Vinzenz Hediger is professor of cinema studies at Goethe Universität Frankfurt, where he directs the Graduate Research Training Program “Configurations of film”.

Francesco Casetti (Yale University),
“Apparatus Theory and the Fear of Cinema”

This paper will tackle the two main statements of the Cahiers editorial “Cinema/Ideology/Criticism”: respectively the idea that ideology is pervasive, and nothing can escape it, and the idea that films must perform visible ruptures with respect to the usual system of representation. Both statements have strong cinephobic connotations. In early film theories, cinema was commonly associated with the idea of pervasiveness. Against those who appreciated the unprecedented dissemination of cinema among the most diverse populations and social strata, cinephobic theorists, like the Spanish capuchin Francisco de Barbéns, saw in this dissemination a “plague” that threatened the human civilization. According to these cinephobic theorists, cinema was spreading a way of seeing, of feeling, and of thinking, which ultimately shaped a new kind of man. An adequate answer was to work on the modes of filmic representation (and attendance). Returning to 1969, Comolli-Narboni’s editorial also praises a deep change in the mode of filmic representation. The “discrepancy” or “rupture” that the editorial hails is at once a self-reflexive movement and a form of disfigurement. Once again, the topic brings us back to previous iconophobic or even iconoclastic moments, in which the destruction of the object represented an answer to the excess of fascination (another term used by Comolli-Narboni). The Cahiers editorial justifies destruction with a critical productivity. As was also the case, in other journals and authors. the more such deconstructive practices emerge, the more apparent these phobic aspects would become. The echoes that the paper retraces in the Cahiers editorial do not imply any equivalence: the historical contexts that are mentioned are clearly different. What the paper suggests, instead, is a “deep history” of the fear of media that is worth being explored.

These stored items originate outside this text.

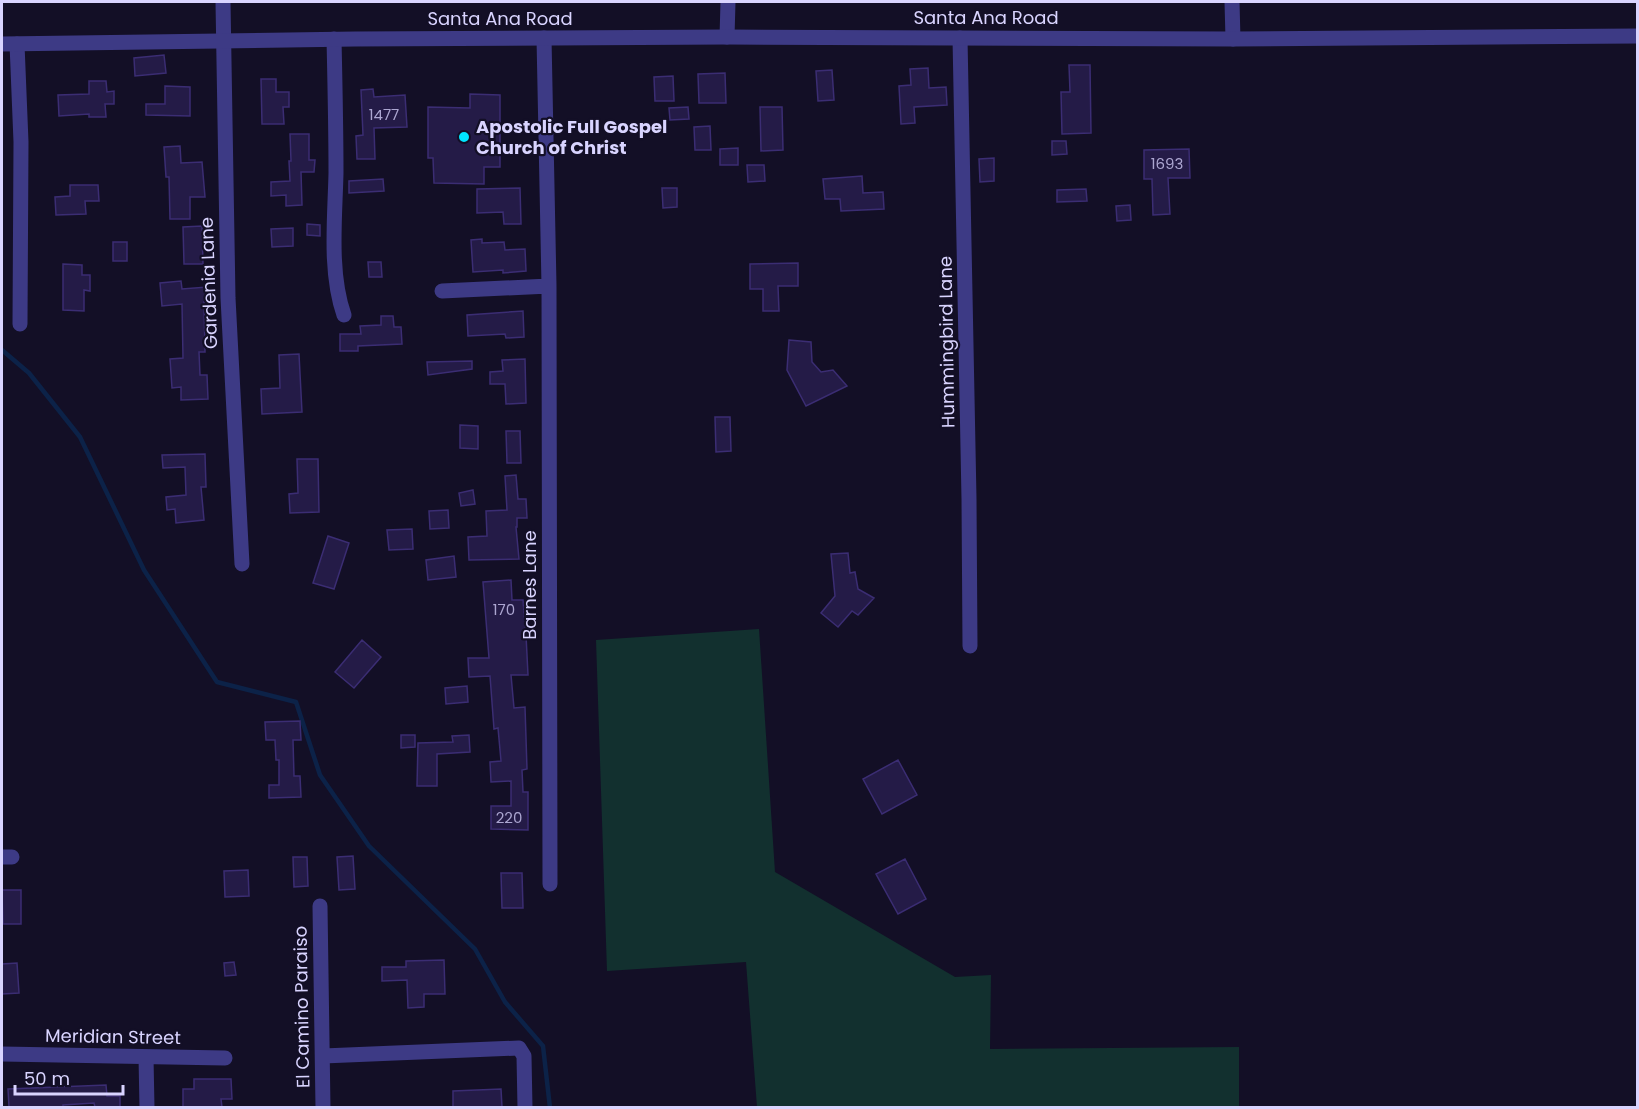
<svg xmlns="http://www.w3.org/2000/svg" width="1639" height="1109" viewBox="0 0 1639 1109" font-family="Poppins,sans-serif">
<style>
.green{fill:#12302f}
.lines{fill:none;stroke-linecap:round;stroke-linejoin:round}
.stream{stroke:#0c2248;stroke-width:4.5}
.building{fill:#241b47;stroke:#3b2d73;stroke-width:1.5}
.minor{stroke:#3d3a85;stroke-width:15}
.tertiary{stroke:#3d3a85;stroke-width:15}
.poi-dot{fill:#00e5ff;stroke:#130f26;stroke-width:2}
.labels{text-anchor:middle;stroke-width:4.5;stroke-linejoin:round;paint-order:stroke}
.number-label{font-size:15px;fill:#aca6d1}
.street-label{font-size:18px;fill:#d9d4ff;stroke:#130f26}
.poi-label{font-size:18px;font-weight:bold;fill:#d9d4ff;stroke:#130f26;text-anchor:start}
</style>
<rect width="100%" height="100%" fill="#130f26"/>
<path class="green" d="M 759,629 L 775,872 L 955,977 L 991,975 L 990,1049 L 1239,1047 L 1239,1107 L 757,1107 L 746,962 L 607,971 L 596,640 Z"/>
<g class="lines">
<path class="stream" d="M 2,350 L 29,373 L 80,437 L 144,570 L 217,682 L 296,702 L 320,775 L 369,846 L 475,949 L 505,1002 L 543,1046 L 550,1108"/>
</g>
<path class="building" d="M 164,55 L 166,73 L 135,76 L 134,58 Z
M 1069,65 L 1090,65 L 1091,133 L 1062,134 L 1061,92 L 1070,92 Z
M 928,68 L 929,88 L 946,87 L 947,105 L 914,107 L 915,123 L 901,124 L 899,86 L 911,85 L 910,69 Z
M 832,70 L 834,100 L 818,101 L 816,71 Z
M 725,73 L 726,103 L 699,103 L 698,74 Z
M 673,76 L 674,101 L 655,101 L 654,77 Z
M 261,79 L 276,79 L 276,92 L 289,92 L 289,107 L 283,107 L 284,124 L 262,124 Z
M 89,81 L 106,81 L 107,92 L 114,91 L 114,104 L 105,104 L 106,117 L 89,117 L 89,114 L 59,116 L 58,95 L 89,94 Z
M 165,86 L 190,87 L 190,116 L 146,115 L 146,104 L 165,104 Z
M 373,89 L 374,97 L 405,95 L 407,127 L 374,128 L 375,159 L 357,159 L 356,136 L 363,135 L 361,90 Z
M 470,94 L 500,95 L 500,167 L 484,167 L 484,184 L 434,183 L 433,158 L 428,158 L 428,107 L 470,108 Z
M 688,107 L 689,119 L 670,120 L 669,108 Z
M 760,107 L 782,107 L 783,150 L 761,151 Z
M 710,126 L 711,150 L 695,150 L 694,127 Z
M 290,134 L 309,134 L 309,160 L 315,160 L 314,172 L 301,172 L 302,205 L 286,206 L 286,195 L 271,196 L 271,182 L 290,181 L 289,161 L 291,161 Z
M 1052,141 L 1066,141 L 1067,154 L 1052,155 Z
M 180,146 L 181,163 L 202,162 L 205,197 L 190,197 L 190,219 L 170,219 L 169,177 L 166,177 L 164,147 Z
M 738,148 L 738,165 L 720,165 L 720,149 Z
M 1189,149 L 1190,178 L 1168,178 L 1170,214 L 1153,215 L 1152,179 L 1144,179 L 1144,150 Z
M 994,158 L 994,181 L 980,182 L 979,159 Z
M 747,165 L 764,165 L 765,181 L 748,182 Z
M 862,176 L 863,193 L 883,192 L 884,209 L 841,211 L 840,199 L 825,199 L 823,179 Z
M 383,179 L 384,191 L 349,193 L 349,181 Z
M 70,185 L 98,185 L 99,201 L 85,201 L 86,214 L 56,215 L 55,197 L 70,196 Z
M 520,188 L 521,224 L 504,224 L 503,212 L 477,213 L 477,189 Z
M 662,188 L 677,188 L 677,207 L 663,208 Z
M 1086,189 L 1087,201 L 1057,202 L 1057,190 Z
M 1130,205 L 1131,220 L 1117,221 L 1116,206 Z
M 307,224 L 320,225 L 320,236 L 307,235 Z
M 202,226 L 203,264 L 184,264 L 183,227 Z
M 293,228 L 293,246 L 272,247 L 271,229 Z
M 482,239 L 482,243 L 504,242 L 505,250 L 525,249 L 526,271 L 503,273 L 503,270 L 473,272 L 471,240 Z
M 113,242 L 127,242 L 127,261 L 113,261 Z
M 368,262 L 381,262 L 382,277 L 369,277 Z
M 798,263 L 798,286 L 778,286 L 779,311 L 763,311 L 763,289 L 750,289 L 750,264 Z
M 63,264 L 82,265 L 82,275 L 90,275 L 90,291 L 84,290 L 84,311 L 63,310 Z
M 181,281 L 182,289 L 207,287 L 208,302 L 204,302 L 205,352 L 199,352 L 200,375 L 207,375 L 208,399 L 181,400 L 181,387 L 172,388 L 170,359 L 183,358 L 182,304 L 162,306 L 160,283 Z
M 523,311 L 524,337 L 506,338 L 505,334 L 468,336 L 467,315 Z
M 381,316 L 393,316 L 394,327 L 401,327 L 402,344 L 358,346 L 358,351 L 340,351 L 340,334 L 361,334 L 360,326 L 381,325 Z
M 789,340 L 811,342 L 812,362 L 821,372 L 833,370 L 847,386 L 806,406 L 787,370 Z
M 299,354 L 302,412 L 262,414 L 261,389 L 280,388 L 279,355 Z
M 525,359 L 526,403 L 506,404 L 505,384 L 490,384 L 490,372 L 503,371 L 502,360 Z
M 472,361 L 472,369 L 428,375 L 427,362 Z
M 715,417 L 730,417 L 731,451 L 716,452 Z
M 460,425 L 478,426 L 478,449 L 460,448 Z
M 506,431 L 520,431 L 521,463 L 507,463 Z
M 205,454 L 206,487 L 201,487 L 204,520 L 176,523 L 175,509 L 167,510 L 166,497 L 186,495 L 185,467 L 163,468 L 162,455 Z
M 297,459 L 318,459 L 319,512 L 290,513 L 289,494 L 298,493 Z
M 516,475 L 518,499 L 526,499 L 527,518 L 517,518 L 517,527 L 516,527 L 519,559 L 469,560 L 468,537 L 487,536 L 486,511 L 507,510 L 505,476 Z
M 473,490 L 475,504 L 461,506 L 459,493 Z
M 448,510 L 449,528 L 430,529 L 429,511 Z
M 412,529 L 413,549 L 389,550 L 387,530 Z
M 328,536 L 349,543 L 334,589 L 313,583 Z
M 848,553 L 850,573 L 855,572 L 858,589 L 874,598 L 858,615 L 852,611 L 838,627 L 821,613 L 835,596 L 831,554 Z
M 454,556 L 456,577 L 428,580 L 426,560 Z
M 511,580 L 512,600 L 523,600 L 526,635 L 528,675 L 511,675 L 514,708 L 525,707 L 527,769 L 522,770 L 523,792 L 528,792 L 528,830 L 491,829 L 491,806 L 511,806 L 511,781 L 491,782 L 490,762 L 501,761 L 498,728 L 494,729 L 490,676 L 469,677 L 468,658 L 489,658 L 483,582 Z
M 362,640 L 381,657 L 354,688 L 335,672 Z
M 467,686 L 468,702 L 446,704 L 445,688 Z
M 300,721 L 301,740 L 293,740 L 294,776 L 300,776 L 301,797 L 269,798 L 269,785 L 279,785 L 279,760 L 276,760 L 275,740 L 266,740 L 265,722 Z
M 401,735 L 415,735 L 415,747 L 401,748 Z
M 469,735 L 470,752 L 437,754 L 437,786 L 417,786 L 418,743 L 453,742 L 452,736 Z
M 898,760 L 917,795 L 882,814 L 863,779 Z
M 353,856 L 355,889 L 339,890 L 337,857 Z
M 293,857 L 307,857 L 308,886 L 294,887 Z
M 905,859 L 926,899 L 898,914 L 876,874 Z
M 248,870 L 249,896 L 225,897 L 224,871 Z
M 501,873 L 522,873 L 523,908 L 502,908 Z
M 2,890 L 21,890 L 21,924 L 3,924 Z
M 444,960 L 445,994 L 424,994 L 424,1007 L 408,1008 L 407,980 L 382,981 L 382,967 L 406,967 L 406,961 Z
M 234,962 L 236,975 L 225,976 L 224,963 Z
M 17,963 L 19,993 L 2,994 L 2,964 Z
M 194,1079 L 231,1079 L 232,1099 L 221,1099 L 222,1107 L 183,1107 L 183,1089 L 194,1089 Z
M 106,1085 L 107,1096 L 120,1096 L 120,1107 L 95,1107 L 94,1103 L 63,1105 L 63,1107 L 9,1107 L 8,1089 Z
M 501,1089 L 502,1107 L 453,1107 L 453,1091 Z"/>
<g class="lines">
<path class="minor" d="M 223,2 L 228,298 L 242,564
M 1232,2 L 1233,39
M 727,37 L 728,2
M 544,38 L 549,286 L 550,884
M 960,38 L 969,499 L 970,646
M 334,39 C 335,84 336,128 336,173 C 335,218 329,272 344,315
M 17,44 L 21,142 L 20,324
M 442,291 L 549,286
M 2,857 L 12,857
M 320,906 L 323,1108
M 323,1056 L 519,1048 L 524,1056 L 525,1108"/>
<path class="tertiary" d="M 2,44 L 355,39 L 727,37 L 1233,39 L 1638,36
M 2,1054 L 225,1058
M 146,1057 L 147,1108"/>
</g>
<circle class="poi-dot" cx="464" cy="137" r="6"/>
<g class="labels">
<g class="number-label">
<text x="384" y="120">1477</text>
<text x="1167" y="169">1693</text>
<text x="504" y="615">170</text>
<text x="509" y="823">220</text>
</g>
<g class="street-label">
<text x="986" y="24">Santa Ana Road</text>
<text x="500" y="25">Santa Ana Road</text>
<text transform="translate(209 283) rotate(-92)" y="6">Gardenia Lane</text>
<text transform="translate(947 342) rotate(-91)" y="6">Hummingbird Lane</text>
<text transform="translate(530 585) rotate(-90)" y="6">Barnes Lane</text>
<text transform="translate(302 1007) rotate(-91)" y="6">El Camino Paraiso</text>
<text transform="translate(113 1037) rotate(1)" y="6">Meridian Street</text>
</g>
<g class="poi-label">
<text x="476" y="133">Apostolic Full Gospel<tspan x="476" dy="21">Church of Christ</tspan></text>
</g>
</g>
<rect width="1639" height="1109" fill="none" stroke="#d9d4ff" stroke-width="6"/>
<path d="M15 1085v9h108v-9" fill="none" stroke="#d9d4ff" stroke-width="3"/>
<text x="24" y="1085" font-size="18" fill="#d9d4ff" stroke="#130f26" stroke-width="4.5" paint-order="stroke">50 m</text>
</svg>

Francesco Casetti is the Thomas E. Donnelley Professor of Humanities and Film and Media Studies at Yale University. Among his books, Eye of the Century: Film, Experience, Modernity (2005) analyses the reasons why cinema became the art of 20th century, and The Lumière Galaxy: Seven Key words for the Cinema to Come (2015) depicts the reconfiguration of cinema in a post-medium epoch. He currently works on fears that cinema raised in the first decades of its life, and on the increasing interdependence of media and environment.